Instrução escrita A:
Responda a cada pergunta com base no excerto sobre a mina do Espadanal.
(i) Segundo Custódio dos Santos, como dividia a exploração o acordo verbal de cavalheiros?
(ii) Quantos registos de carvão os Srs. Sás apresentaram ao chefe de repartição?
(iii) Do ponto de vista legal, que detalhe é o que conta?
Instrução escrita B: No excerto sobre a mina do Espadanal, reproduza o trecho que começa em "Por sua vez, o" e termina depois de "provar o segundo.". Substitua "reivindicação" por "pretensão".

Excerto para leitura:
+ + + + +
Por sua vez, o segundo e o terceiro dos detalhes enquadram-se já na trama da narrativa central sobre o direito de exploração da mina. Dão-nos nota da diferença entre a reivindicação moral do direito de explorar a mina e a sua reivindicação legal. Se do ponto de vista legal é o segundo detalhe que conta, o registo na Câmara, do ponto de vista moral é o acordo de cavalheiros quebrado que importa. Se o primeiro teria sido já e continuaria a ser julgado na justiça, no tribunal da opinião pública torna-se sobretudo necessário provar o segundo.

 

Custódio dos Santos alega a existência de um acordo verbal de cavalheiros (dividindo a exploração de sais de Potássio para uns e a de carvão para outros) que os seus “concorrentes-vilões”, os irmãos Ayres de Sá, teriam quebrado tentando registar a prospecção na mina do Espadanal. Todo o episódio que o torna “descobridor legal” da mina é descrito como se fora uma peripécia do universo do romance de aventuras (conscientemente ou não, verídica ou não): dado o acordo entre as partes, não seria preciso registar legalmente as tentativas de exploração. Só que, tendo tido notícia (utilizando talvez uma dose do que se poderia chamar hoje espionagem industrial) de que os rivais fizeram uma prospecção no Espadanal que confirmava a sua descoberta de lignite, Santos apressa-se (mais uma vez guiado por um “íntimo pressentimento”) a ir registar a sua prospecção na Câmara, o que consegue apenas por instantes já com os rivais dentro do mesmo edifício para o mesmo efeito. Estes, tendo tido conhecimento da sua presença, teriam primeiro esperado que saísse para depois, em desespero de causa, tentar ainda fazer o registo in extremis: “os Srs. Sás que continuavam no corredor, logo que viram sair o amanuense com dinheiro e um papel nas mãos, desconfiam por sua vez do que se passa, e entrando na secretaria, mesmo comigo lá dentro, apresentam ao chefe de repartição 21 registos de carvão! Este mostra-lhes o livro de manifestos de minas e o requerimento que eu já lhe havia entregado, com referência ao Espadanal, o que por completo desnorteia os Srs. Sás, deixando-os quase em absoluto fulminados!”
+ + + + +
Dados fornecidos:

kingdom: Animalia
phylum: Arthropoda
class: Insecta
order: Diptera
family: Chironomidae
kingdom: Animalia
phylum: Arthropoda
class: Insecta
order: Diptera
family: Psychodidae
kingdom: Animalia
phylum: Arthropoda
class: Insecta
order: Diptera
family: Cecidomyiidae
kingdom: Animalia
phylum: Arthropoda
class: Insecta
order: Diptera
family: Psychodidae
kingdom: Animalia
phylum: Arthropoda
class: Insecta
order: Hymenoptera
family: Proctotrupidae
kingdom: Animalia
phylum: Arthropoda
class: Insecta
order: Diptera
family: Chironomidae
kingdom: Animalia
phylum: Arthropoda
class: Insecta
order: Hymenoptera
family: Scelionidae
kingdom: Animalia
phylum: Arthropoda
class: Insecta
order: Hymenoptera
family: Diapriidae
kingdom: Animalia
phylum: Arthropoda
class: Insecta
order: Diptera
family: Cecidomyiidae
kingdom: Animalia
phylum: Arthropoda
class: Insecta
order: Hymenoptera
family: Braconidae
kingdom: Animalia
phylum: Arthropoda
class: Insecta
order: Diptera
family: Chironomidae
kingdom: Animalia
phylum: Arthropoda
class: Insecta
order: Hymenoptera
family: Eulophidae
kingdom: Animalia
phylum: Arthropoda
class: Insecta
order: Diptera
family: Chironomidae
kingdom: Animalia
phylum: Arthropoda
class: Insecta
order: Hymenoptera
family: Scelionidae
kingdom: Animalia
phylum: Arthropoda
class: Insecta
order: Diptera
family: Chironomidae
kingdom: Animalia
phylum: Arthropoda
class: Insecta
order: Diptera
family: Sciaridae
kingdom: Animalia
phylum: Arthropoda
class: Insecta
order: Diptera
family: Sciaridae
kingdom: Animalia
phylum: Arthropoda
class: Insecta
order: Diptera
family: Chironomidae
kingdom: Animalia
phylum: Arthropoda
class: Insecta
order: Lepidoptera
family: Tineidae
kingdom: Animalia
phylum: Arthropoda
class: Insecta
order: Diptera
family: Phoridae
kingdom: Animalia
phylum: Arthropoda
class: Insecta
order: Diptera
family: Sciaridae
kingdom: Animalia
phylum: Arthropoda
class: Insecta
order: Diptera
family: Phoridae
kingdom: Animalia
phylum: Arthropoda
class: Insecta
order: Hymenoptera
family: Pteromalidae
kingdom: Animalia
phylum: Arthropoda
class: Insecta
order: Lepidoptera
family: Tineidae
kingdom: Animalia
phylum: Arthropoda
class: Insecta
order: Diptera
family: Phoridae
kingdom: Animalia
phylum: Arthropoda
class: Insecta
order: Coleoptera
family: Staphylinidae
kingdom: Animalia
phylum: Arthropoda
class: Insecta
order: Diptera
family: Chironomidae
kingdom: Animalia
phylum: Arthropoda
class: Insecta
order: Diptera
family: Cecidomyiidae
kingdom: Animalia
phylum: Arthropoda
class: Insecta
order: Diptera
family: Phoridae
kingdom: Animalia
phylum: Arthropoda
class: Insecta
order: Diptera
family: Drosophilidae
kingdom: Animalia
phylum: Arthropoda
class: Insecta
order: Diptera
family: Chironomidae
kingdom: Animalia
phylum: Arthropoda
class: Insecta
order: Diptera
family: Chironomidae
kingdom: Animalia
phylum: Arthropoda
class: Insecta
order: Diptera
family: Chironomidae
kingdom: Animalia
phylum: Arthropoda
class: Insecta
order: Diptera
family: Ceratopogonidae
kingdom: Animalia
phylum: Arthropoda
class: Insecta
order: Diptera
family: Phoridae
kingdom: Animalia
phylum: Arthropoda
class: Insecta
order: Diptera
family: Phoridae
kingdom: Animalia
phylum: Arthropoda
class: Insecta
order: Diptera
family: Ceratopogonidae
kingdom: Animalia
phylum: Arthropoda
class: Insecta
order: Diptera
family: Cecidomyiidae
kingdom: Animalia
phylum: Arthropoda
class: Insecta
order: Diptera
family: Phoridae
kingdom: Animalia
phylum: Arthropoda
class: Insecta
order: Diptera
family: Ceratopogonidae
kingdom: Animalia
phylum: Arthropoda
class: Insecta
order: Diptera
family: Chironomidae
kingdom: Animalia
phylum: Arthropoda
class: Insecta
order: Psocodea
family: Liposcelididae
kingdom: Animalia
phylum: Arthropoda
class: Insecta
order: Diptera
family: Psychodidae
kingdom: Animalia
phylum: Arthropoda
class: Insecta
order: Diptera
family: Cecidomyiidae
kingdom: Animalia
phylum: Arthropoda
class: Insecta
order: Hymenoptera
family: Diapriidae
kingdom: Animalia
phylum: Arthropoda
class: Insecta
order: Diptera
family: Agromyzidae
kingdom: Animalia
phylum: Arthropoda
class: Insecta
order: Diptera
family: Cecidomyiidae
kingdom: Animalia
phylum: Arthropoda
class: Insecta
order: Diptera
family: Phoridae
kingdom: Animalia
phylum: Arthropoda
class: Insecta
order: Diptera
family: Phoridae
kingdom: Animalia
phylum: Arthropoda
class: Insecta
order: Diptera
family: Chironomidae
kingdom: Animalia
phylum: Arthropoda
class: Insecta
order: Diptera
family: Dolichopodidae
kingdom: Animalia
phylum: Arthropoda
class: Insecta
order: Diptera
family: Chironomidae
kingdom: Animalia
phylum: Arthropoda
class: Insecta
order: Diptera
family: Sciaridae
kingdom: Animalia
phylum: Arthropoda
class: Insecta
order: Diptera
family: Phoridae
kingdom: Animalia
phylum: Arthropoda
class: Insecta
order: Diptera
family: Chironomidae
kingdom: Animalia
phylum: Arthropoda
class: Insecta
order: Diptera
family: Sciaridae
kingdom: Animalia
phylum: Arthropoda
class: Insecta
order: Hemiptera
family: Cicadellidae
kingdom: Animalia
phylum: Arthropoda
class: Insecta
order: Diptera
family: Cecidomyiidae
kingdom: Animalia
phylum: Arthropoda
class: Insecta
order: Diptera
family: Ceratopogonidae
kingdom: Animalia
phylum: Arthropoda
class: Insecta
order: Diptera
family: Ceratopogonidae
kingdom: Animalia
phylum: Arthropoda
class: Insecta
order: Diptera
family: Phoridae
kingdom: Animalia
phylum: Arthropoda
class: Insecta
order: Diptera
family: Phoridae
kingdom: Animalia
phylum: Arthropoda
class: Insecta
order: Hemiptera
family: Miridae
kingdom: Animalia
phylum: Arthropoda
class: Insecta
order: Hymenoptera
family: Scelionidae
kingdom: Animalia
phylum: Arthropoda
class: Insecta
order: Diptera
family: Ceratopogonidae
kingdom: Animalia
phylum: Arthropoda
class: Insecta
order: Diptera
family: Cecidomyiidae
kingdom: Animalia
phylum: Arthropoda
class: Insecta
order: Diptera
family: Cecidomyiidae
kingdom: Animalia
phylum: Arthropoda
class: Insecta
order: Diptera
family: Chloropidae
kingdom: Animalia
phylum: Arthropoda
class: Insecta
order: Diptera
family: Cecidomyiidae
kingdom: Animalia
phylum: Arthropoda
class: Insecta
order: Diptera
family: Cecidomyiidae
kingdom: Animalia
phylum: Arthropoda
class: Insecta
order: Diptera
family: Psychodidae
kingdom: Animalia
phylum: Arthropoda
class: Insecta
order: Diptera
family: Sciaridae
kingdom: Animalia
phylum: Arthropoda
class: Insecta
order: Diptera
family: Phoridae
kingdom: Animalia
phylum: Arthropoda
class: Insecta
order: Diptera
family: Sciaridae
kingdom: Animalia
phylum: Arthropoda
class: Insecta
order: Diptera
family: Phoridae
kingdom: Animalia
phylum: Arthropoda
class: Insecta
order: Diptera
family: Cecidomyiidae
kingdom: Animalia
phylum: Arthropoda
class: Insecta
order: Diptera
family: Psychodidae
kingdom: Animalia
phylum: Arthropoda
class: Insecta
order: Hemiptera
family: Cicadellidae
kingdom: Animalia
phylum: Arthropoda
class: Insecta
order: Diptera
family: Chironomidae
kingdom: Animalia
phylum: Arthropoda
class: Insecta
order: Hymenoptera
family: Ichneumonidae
+ + + + +
Resolução completa A:
(i) Os sais de Potássio ficavam para uns e o carvão para outros.
(ii) Apresentaram 21 registos de carvão.
(iii) Conta o segundo detalhe, o registo na Câmara.

Resolução completa B:
Por sua vez, o segundo e o terceiro dos detalhes enquadram-se já na trama da narrativa central sobre o direito de exploração da mina. Dão-nos nota da diferença entre a pretensão moral do direito de explorar a mina e a sua pretensão legal. Se do ponto de vista legal é o segundo detalhe que conta, o registo na Câmara, do ponto de vista moral é o acordo de cavalheiros quebrado que importa. Se o primeiro teria sido já e continuaria a ser julgado na justiça, no tribunal da opinião pública torna-se sobretudo necessário provar o segundo.